Former electrical substations, transformer storage yards, and industrial facilities with large electrical infrastructure are the most common sites for PCB contamination. PCBs are highly persistent in the environment, resistant to biodegradation, and they bioaccumulate through the food chain. Their management is governed federally under the PCB Regulations, which sets strict requirements for storage, handling, and disposal of PCB-containing materials and contaminated soils.

On industrial properties where transformer leaks or spill events occurred, contamination is typically concentrated in soil directly beneath and immediately around the affected equipment. Groundwater impact is less common than with lighter compounds but does occur where spill volumes were significant or secondary containment was absent.

What Contamination Findings Actually Mean for Property Owners and Developers

Finding contamination on an industrial property is not a dead end. It is the beginning of a defined and manageable process. The scope of remediation required, the timeline, and the overall cost all depend on the type and extent of contamination, the intended future use of the property, and the applicable provincial regulatory framework.

Alberta's Tier 1 and Tier 2 guidelines, British Columbia's Contaminated Sites Regulation under the Environmental Management Act, and the equivalent frameworks in Saskatchewan and Manitoba each provide numeric criteria that determine whether a site is suitable for a given land use without further action, or whether cleanup is required to reach regulatory closure.

Risk-based approaches have become increasingly accepted across Western Canadian jurisdictions over the past two decades. Rather than requiring all contamination to be removed to background levels, regulators now recognize that contamination can sometimes be managed in place through engineering or institutional controls when the risk to human health and the environment can be demonstrated to be acceptable under current and intended land use conditions.

According toEnvironment and Climate Change Canada, thousands of contaminated sites remain listed across federal and provincial registries in Canada, with industrial land use accounting for the majority of confirmed contamination cases. The scale of the issue across the country makes clear that contamination on industrial properties is not an exception. It is the norm, and it is something that qualified environmental professionals manage successfully on a daily basis.

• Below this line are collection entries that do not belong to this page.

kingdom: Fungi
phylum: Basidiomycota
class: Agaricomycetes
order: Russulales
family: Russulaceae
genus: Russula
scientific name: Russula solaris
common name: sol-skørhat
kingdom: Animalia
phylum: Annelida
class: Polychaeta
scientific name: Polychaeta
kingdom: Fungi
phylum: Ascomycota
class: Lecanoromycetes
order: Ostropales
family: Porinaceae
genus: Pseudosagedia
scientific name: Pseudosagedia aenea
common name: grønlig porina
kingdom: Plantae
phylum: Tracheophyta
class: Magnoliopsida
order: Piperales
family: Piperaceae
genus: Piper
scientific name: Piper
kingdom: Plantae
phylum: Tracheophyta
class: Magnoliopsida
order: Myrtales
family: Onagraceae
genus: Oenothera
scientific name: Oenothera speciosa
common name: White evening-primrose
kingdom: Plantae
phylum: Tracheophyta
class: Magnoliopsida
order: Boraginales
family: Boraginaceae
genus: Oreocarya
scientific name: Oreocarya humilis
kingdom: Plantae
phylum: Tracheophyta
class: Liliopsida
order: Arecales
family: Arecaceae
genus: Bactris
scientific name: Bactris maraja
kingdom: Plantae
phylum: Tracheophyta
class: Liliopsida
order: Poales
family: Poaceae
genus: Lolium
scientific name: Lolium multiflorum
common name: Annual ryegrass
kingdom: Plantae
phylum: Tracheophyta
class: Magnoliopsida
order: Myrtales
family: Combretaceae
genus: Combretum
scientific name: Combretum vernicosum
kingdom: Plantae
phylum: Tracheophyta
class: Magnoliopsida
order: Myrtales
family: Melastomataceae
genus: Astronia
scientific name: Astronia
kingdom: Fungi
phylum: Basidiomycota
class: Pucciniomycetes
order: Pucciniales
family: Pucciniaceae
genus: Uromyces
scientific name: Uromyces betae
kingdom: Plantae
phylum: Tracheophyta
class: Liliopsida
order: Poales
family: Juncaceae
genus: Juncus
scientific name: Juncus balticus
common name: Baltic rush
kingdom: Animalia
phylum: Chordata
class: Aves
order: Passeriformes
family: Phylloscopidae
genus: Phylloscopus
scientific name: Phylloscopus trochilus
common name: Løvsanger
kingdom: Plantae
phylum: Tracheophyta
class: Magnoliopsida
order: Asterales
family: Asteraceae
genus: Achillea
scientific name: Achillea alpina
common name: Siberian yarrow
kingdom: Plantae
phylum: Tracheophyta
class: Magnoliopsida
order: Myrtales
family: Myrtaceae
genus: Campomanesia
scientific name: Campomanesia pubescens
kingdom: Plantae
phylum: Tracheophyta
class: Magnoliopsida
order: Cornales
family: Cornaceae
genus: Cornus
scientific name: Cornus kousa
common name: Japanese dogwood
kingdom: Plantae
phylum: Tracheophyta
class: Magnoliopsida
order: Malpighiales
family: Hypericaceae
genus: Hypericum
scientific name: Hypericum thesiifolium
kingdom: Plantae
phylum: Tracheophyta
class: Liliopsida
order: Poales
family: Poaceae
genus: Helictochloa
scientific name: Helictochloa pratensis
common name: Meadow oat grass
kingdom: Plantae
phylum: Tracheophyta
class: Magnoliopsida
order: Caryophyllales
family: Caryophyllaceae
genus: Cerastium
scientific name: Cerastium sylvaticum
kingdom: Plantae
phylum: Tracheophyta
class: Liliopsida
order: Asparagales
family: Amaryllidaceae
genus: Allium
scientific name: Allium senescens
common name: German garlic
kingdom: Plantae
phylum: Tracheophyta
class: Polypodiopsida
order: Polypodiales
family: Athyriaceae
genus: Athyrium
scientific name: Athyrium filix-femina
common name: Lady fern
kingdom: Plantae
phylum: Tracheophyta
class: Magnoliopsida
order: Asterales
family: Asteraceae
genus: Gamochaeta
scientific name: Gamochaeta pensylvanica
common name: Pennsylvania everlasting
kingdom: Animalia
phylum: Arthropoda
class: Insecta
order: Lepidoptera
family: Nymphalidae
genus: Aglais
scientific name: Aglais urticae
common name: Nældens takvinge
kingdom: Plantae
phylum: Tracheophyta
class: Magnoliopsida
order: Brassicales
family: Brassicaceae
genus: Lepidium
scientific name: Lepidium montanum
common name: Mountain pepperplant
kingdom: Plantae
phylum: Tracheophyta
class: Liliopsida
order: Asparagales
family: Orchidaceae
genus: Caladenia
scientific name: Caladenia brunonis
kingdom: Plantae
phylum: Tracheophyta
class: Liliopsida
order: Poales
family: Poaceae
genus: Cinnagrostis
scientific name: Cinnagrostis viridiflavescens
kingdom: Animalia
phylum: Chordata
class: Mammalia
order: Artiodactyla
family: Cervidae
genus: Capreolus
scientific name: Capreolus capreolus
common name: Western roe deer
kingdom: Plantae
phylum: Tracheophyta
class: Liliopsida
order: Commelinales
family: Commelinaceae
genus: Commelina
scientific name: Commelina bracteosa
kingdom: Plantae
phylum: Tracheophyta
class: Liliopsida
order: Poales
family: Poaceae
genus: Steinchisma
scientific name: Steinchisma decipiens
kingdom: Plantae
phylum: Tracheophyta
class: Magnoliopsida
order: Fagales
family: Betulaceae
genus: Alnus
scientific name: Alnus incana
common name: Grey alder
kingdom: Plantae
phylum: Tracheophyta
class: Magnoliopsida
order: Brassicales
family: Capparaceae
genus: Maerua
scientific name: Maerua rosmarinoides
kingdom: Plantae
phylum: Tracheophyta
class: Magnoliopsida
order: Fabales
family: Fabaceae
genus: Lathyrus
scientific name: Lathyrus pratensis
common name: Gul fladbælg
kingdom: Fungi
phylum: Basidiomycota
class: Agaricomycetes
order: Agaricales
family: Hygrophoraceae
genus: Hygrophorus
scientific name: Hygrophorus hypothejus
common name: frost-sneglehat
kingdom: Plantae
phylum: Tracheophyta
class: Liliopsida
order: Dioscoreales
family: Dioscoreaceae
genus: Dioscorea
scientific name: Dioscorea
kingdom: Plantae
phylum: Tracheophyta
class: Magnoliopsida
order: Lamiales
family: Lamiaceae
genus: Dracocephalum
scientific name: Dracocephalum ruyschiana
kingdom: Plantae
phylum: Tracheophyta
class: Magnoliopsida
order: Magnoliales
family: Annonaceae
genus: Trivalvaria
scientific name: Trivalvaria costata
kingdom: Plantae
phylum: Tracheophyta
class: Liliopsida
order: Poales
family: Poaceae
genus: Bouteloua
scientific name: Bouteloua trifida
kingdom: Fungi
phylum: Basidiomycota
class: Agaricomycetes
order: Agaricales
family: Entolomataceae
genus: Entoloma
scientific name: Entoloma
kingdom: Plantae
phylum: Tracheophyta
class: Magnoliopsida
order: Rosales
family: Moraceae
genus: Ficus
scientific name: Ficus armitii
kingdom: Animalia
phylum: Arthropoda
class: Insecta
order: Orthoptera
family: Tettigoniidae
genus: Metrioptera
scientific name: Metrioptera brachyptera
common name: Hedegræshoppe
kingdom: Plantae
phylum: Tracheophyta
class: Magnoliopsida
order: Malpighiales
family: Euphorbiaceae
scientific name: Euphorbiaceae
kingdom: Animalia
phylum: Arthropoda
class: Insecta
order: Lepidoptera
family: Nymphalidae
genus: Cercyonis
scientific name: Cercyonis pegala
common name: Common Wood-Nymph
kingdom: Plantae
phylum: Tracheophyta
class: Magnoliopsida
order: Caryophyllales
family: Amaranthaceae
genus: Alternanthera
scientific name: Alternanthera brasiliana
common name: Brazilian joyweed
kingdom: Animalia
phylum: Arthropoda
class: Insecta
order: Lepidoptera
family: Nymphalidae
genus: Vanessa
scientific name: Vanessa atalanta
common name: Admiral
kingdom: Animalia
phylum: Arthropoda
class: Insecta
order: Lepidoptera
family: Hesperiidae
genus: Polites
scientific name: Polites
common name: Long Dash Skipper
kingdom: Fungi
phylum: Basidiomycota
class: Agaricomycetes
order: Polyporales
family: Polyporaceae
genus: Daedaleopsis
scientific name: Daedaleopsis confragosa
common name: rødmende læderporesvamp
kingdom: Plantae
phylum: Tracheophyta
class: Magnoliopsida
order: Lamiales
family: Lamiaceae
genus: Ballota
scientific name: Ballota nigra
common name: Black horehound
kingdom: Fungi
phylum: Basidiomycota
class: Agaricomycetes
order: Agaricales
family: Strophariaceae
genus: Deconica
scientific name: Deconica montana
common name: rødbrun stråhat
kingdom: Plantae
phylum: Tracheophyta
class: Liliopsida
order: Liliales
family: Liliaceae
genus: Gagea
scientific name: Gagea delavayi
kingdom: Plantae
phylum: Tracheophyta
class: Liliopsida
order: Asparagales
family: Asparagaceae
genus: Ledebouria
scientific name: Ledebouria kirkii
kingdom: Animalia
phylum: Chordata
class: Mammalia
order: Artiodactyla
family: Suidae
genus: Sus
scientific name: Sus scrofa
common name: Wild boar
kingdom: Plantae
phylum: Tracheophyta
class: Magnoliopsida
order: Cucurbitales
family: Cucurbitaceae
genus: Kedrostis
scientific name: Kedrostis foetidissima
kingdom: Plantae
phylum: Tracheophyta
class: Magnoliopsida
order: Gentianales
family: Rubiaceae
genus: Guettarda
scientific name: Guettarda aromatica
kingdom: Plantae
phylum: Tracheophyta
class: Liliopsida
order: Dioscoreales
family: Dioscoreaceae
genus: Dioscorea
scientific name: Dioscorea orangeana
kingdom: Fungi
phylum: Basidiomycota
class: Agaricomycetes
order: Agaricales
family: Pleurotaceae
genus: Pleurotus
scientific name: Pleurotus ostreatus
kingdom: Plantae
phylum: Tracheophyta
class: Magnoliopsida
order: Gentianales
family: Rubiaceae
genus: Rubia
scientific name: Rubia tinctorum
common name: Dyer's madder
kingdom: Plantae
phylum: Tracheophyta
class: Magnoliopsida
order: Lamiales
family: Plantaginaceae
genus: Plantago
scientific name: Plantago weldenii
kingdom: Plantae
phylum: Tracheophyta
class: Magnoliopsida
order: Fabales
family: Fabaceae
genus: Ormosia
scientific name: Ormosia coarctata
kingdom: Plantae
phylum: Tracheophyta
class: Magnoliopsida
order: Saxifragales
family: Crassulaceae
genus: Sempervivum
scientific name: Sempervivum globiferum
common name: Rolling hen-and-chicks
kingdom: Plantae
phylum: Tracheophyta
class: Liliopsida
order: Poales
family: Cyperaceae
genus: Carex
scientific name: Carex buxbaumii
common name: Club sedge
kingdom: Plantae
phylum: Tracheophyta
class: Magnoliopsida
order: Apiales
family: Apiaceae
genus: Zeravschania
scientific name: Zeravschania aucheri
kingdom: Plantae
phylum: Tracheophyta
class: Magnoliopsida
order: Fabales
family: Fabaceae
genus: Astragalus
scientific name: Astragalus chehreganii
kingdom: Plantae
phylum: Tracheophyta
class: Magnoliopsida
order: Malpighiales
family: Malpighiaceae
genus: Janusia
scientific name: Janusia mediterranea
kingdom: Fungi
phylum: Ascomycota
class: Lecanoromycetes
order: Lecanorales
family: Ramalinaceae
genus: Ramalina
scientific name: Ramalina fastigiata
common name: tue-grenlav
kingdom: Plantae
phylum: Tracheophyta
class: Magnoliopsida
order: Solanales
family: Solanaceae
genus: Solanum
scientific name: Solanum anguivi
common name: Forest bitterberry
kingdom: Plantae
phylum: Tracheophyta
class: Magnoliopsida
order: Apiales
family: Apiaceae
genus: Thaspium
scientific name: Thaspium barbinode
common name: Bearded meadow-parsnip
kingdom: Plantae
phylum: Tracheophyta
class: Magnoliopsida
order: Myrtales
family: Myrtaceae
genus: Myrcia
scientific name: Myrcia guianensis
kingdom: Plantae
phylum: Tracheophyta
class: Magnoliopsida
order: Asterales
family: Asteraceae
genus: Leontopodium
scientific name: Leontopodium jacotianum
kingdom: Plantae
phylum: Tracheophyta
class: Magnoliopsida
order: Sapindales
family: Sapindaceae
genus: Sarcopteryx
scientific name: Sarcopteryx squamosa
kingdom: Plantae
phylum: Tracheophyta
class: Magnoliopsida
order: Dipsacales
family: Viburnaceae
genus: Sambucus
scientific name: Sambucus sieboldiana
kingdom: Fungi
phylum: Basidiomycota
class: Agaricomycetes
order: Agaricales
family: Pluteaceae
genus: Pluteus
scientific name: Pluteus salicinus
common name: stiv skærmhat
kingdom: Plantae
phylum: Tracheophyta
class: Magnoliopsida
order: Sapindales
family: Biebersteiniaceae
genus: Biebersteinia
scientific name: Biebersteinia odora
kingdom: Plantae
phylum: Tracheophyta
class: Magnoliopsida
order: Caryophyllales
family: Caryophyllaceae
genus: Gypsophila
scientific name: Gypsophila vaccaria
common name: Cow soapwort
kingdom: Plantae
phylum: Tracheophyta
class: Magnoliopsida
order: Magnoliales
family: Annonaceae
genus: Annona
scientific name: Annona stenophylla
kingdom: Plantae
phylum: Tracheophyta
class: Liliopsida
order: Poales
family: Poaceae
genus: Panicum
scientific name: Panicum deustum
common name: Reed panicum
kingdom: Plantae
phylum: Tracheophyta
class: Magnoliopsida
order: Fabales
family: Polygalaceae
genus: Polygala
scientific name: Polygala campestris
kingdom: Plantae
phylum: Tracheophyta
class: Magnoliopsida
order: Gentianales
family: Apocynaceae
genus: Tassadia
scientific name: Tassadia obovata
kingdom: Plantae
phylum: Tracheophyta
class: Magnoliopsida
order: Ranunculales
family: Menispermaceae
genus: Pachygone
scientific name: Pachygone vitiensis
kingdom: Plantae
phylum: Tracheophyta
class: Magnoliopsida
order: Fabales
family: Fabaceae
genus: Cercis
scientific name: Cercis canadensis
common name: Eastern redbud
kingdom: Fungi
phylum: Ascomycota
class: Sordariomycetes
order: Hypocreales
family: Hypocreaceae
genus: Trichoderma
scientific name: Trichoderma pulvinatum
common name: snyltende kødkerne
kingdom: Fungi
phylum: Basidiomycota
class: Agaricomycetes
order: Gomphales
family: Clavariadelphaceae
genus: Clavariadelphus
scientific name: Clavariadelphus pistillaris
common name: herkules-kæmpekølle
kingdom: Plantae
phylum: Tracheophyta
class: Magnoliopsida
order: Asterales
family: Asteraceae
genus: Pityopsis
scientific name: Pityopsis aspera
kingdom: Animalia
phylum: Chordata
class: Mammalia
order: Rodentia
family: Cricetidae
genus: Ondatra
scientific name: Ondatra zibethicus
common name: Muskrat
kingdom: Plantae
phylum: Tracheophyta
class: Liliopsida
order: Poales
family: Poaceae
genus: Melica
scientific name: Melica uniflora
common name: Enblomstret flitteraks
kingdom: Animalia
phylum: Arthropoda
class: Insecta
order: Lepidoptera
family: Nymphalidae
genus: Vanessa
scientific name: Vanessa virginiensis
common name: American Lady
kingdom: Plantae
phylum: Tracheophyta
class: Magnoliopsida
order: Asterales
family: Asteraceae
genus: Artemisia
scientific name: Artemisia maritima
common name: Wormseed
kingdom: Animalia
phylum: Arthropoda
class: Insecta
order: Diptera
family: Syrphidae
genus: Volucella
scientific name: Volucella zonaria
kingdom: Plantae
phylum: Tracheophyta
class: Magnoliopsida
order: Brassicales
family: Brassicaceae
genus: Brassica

Industrial properties in Western Canada carry real environmental history. The contaminants covered in this article are not unusual or rare findings. They are the predictable output of a century of industrial activity across a region that built its economy on extraction, processing, and heavy manufacturing. Knowing what to look for, understanding what provincial regulations require when you find it, and working with a team that has direct experience across all four provinces is what determines whether a contaminated site becomes a problem or simply becomes the next chapter in a property's history.